*Work item*:
Below are some records; state how many of their lines contain the word "Фильтр", and add nothing.

━━ Supplied data ━━

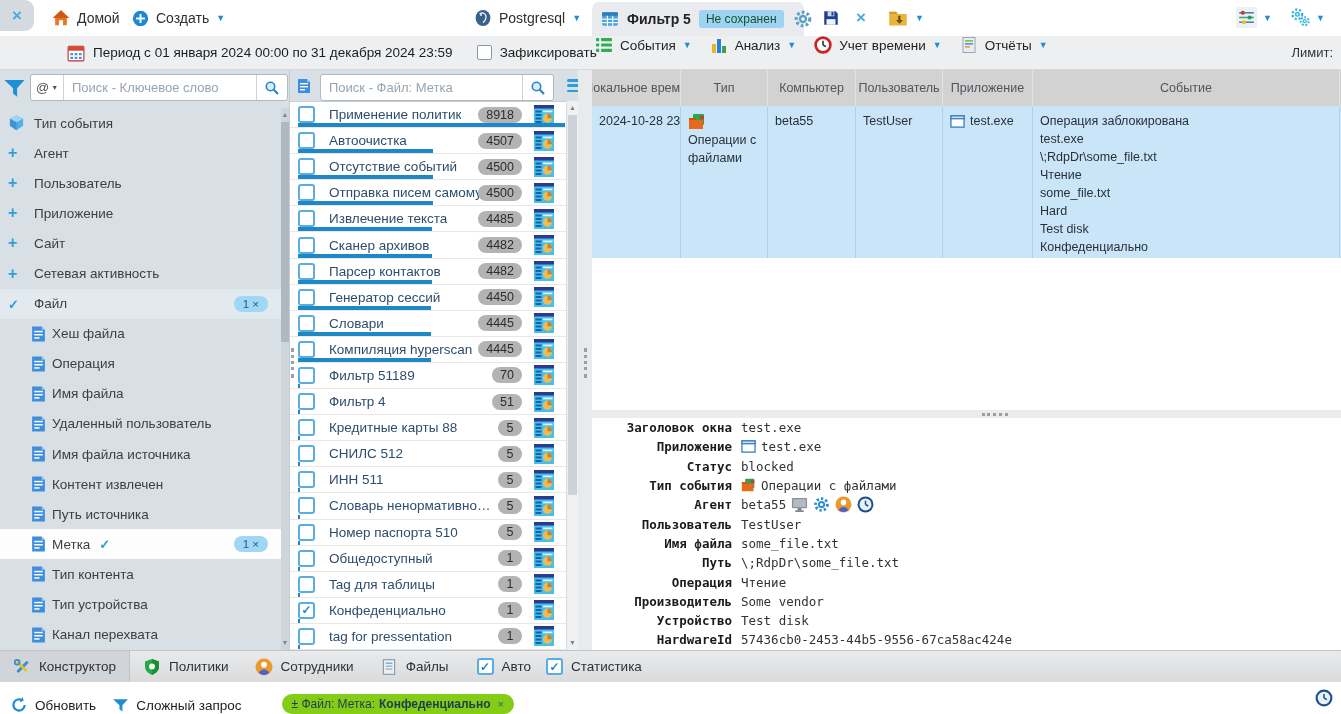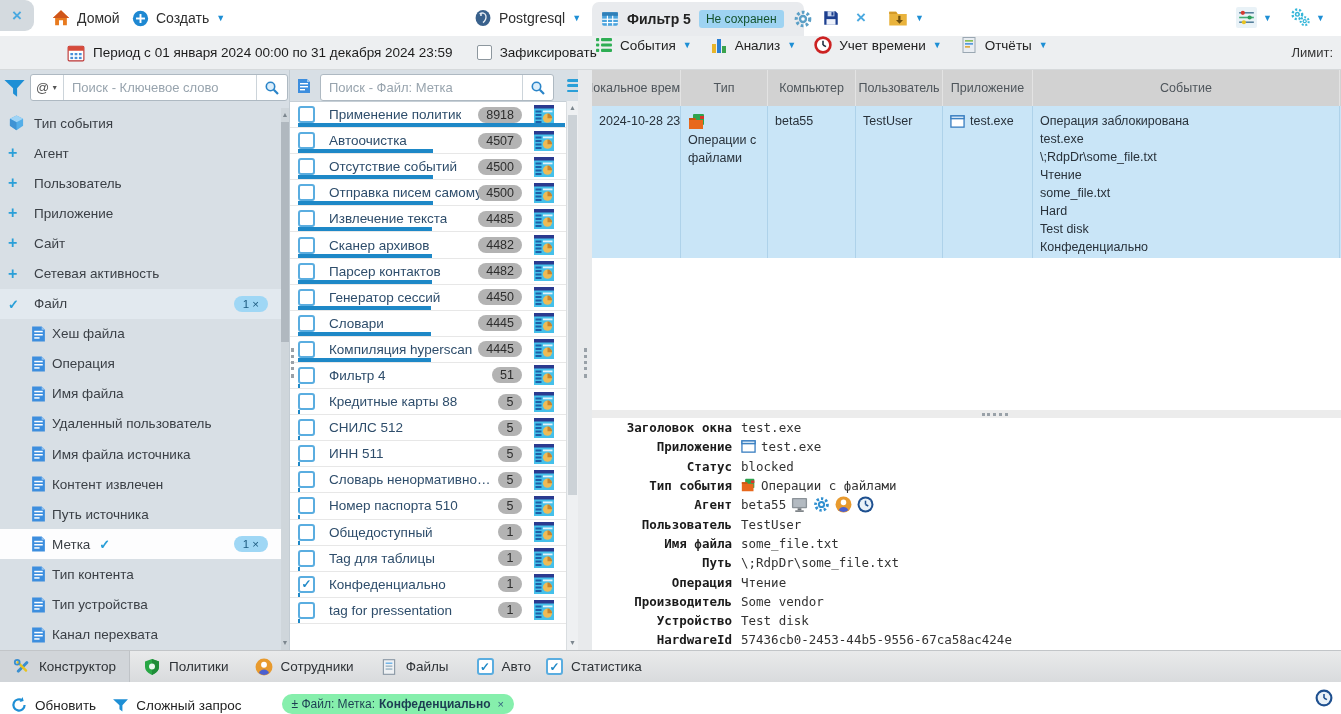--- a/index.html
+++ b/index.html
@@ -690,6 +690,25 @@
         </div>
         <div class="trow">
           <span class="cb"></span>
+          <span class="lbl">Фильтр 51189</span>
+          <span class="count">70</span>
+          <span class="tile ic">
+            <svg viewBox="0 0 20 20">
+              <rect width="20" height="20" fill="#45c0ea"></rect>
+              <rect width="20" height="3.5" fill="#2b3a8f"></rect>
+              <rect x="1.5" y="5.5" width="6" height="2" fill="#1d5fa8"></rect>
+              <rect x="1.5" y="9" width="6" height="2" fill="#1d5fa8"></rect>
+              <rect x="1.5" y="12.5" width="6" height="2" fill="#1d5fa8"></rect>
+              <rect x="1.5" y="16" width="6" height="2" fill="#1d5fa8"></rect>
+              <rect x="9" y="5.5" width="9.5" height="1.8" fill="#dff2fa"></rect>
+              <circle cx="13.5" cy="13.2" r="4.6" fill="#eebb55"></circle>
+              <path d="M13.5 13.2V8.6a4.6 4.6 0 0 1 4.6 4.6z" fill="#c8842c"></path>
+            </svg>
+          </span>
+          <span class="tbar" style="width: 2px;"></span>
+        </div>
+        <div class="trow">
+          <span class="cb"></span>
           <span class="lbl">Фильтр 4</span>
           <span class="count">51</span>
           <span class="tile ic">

━━━

*Reply to the exercise*:
2